Frage an Björn Böhning von Enrico W. bezüglich Finanzen
Werter Hr. Böhning,
angesichts Iher Antwort an Hrn.Vollweiler möchte zum Thema Geldschöpfung/Geldordnung nochmals nachfassen:
Ihrer Antwort kann ich keinerlei Fundamentalkritik an der Geldordnung als solche vernehmen.

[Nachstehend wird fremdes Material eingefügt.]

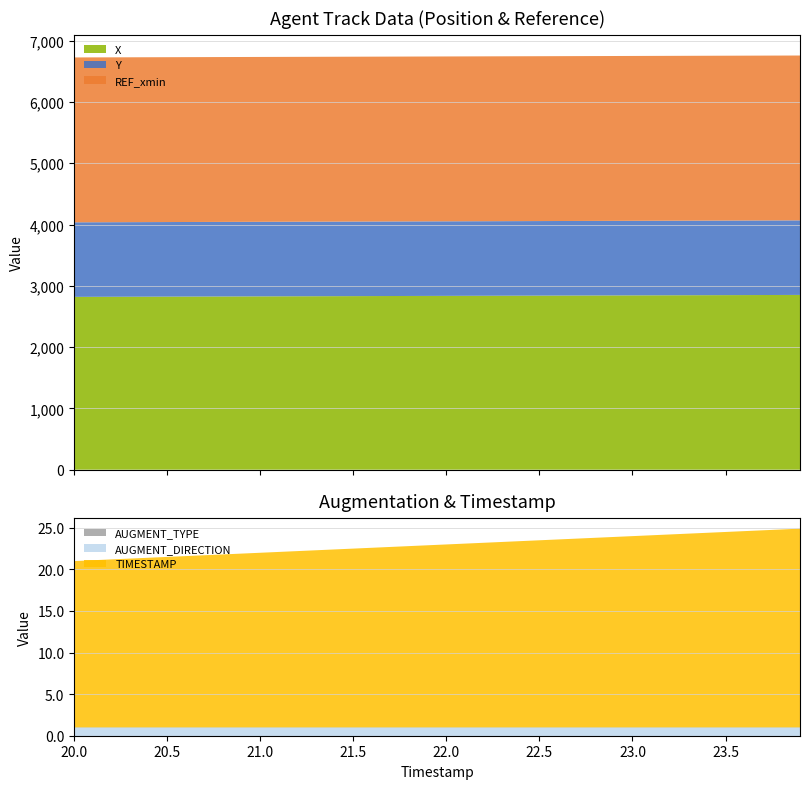

Reading left to right, transcribe all the data shown in this chart.

X: 20.0=2820.0	20.5=2824.1	21.0=2828.1	21.5=2832.2	22.0=2836.3	22.5=2840.3	23.0=2844.4	23.5=2848.5	23.9=2851.8
Y: 20.0=1216.9	20.5=1216.9	21.0=1216.8	21.5=1216.8	22.0=1216.7	22.5=1216.7	23.0=1216.6	23.5=1216.6	23.9=1216.7
REF_xmin: 20.0=2690.3	20.5=2690.3	21.0=2690.3	21.5=2690.3	22.0=2690.3	22.5=2690.3	23.0=2690.3	23.5=2690.3	23.9=2690.3
AUGMENT_TYPE: 20.0=0.0	20.5=0.0	21.0=0.0	21.5=0.0	22.0=0.0	22.5=0.0	23.0=0.0	23.5=0.0	23.9=0.0
AUGMENT_DIRECTION: 20.0=1.0	20.5=1.0	21.0=1.0	21.5=1.0	22.0=1.0	22.5=1.0	23.0=1.0	23.5=1.0	23.9=1.0
TIMESTAMP: 20.0=20.0	20.5=20.5	21.0=21.0	21.5=21.5	22.0=22.0	22.5=22.5	23.0=23.0	23.5=23.5	23.9=23.9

Halten Sie es - angesichts der aktuellen, wesentlich durch die Geldordnung produzierten, Weltwirtschaftskrise tatsächlich für korekt, daß der Staat Kredite iW. bei einer kleinen elitären Gruppe von Großbanken (Bietergruppe Bundesanleihen) aufnehmen muß, damit diese dann Giralgeld - bekanntermaßen KEIN gesetzliches Zahlungsmittel - aus dem Nichts heraus (durch bloßen Buchungssatz) schaffen und darüber hinaus mit den staatlichen Schuldscheinen als "Einlage" mehr als das zehnfache (!) des Betrages an neuen Giralgeldern schöpfen und das 25-fache (!) qua ZB-Kredit an echtem Geld erhalten können ?

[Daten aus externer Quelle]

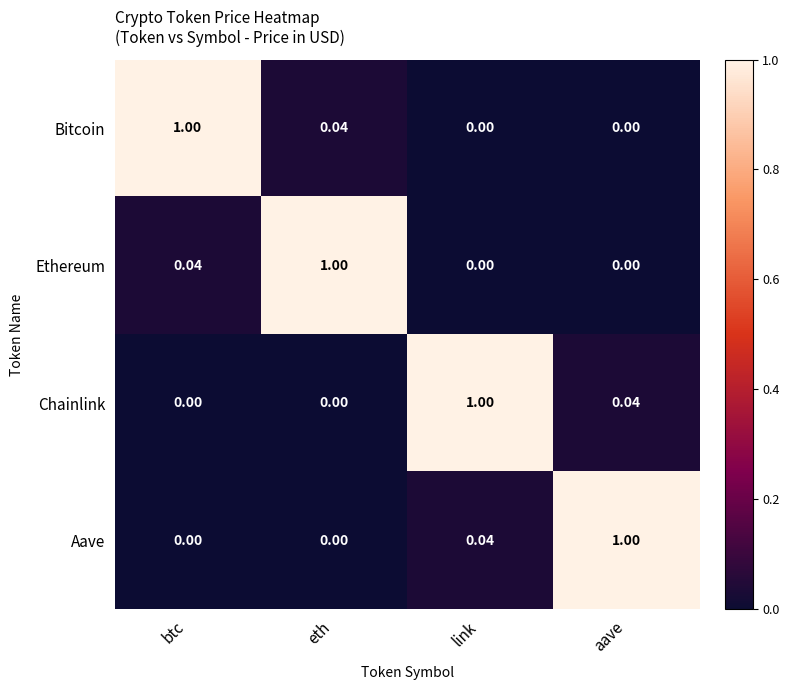

What is the total value across all series at link?

1.0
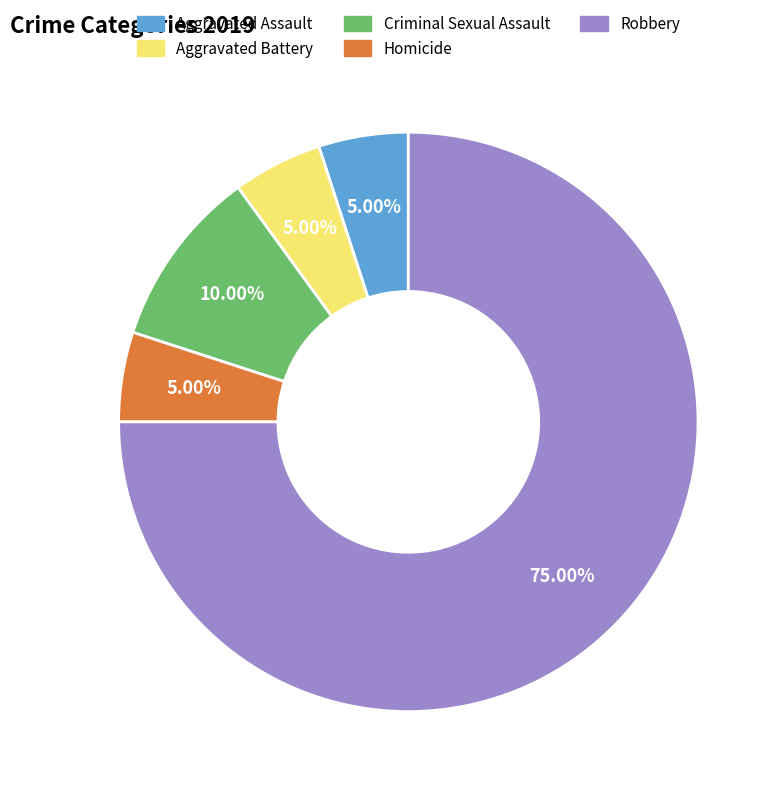

Which slice is the largest?

Robbery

Warum kann der Staat nicht das Geld (gesetzliches Zahlungsmittel) selbst schöpfen anstatt dies Institutionen zu überlassen, die _KEINERLEI_ demokratischer Kontrolle unterliegen und denen 25% EK-Rendite nicht genug sind ?

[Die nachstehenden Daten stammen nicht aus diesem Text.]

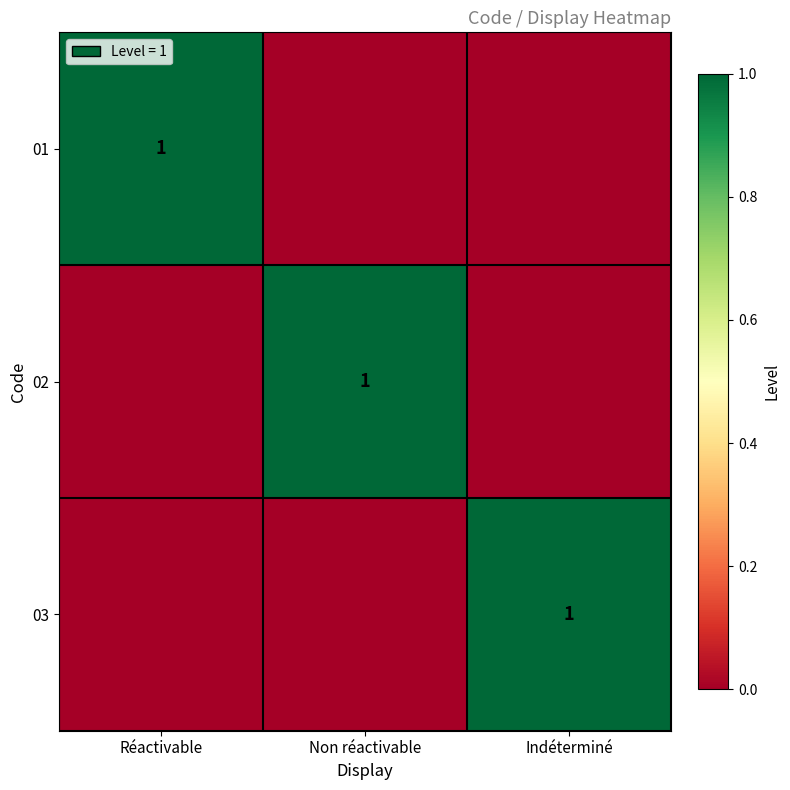

At which label does 03 reach its minimum?

Réactivable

Die Abgabenordnung (§224) schreibt vor, daß Zahlungen unbar zu erfolgen haben. Da - außerhalb des Bankensystems - niemand Zugang zu unbarem gesetzlichen Zahlungsmittel hat, kann ohne Einverständnis des Empfängers eine rechtswirksame Zahlung nicht verwirklicht werden. Bei der bisherigen Praxis der Übertragung von Giro-Guthaben (ledeglich Zahlungsanspruch des Kunden gegenüber der Bank) kann der schuldbefreiende Annahmezwang nicht greifen, da diese kein gesetzliches Zahlungsmittel (§14 BBankG) sind. Die Finanzbehörden befinden sich damit in einem schwebend unrechtmäßigen Zustand
Was gedenken Sie dagegen zu unternehmen ?
MfG.
Sehr geehrte Herr Weigelt,
die Geldschöpfung durch die Geschäftsbanken muss durch eine Geldmengenpolitik der Notenbanken kontrolliert werden. Ein Grund für die jüngste Finanzkrise ist, dass die Geldmengenausweitung zu groß und unkontrolliert war und durch eine zu einseitige „Wachstumsgläubigkeit“ kompensiert wurde, was schließlich in zweifelhaften Leerverkäufen endete. Die globale Finanzkrise bietet in meinen Augen die Möglichkeit, einige vermeintliche Grundkostanten des nationalen und internationalen Finanz- und Wirtschaftssystems infrage zu stellen. In vielen Bereichen ist es Zeit für eine Wende – auch die Koordinaten unserer Geldschöpfung, die Ausgewogenheit und Kontrolle darüber sollten hierbei hinterfragt werden. Bei Ihrer konkreten Frage zur Abgabenordnung und dem Bundesbankgesetz möchte ich Sie an die Finanz- und Rechtsexperten der SPD-Bundestagsfraktion verweisen. Gerne erläutere ich Ihnen aber, was ich unter einer „Zeitenwende“ verstehe:
Es geht nicht mehr und nicht weniger als ein Mehr an sozialer Demokratie – in Deutschland, in Europa und international. Denn Demokratie und Beteiligung hört nicht in der Wirtschaft auf. Ein solcher Neustart der sozialen Marktwirtschaft setzt voraus, eine oft marktradikal verengte Sichtweise auf die Finanzwelt und die Wirtschaft zu überwinden. Dies ist nicht nur Aufgabe der Politik. Wir Sozialdemokratinnen und Sozialdemokraten wollen mit Gewerkschaften und Arbeitgebern, mit Wissenschaft und Verbänden und natürlich auch interessierten Menschen wie Ihnen eine gesellschaftliche Debatte darüber führen, wie wir uns eine Soziale Marktwirtschaft des 21. Jahrhunderts vorstellen.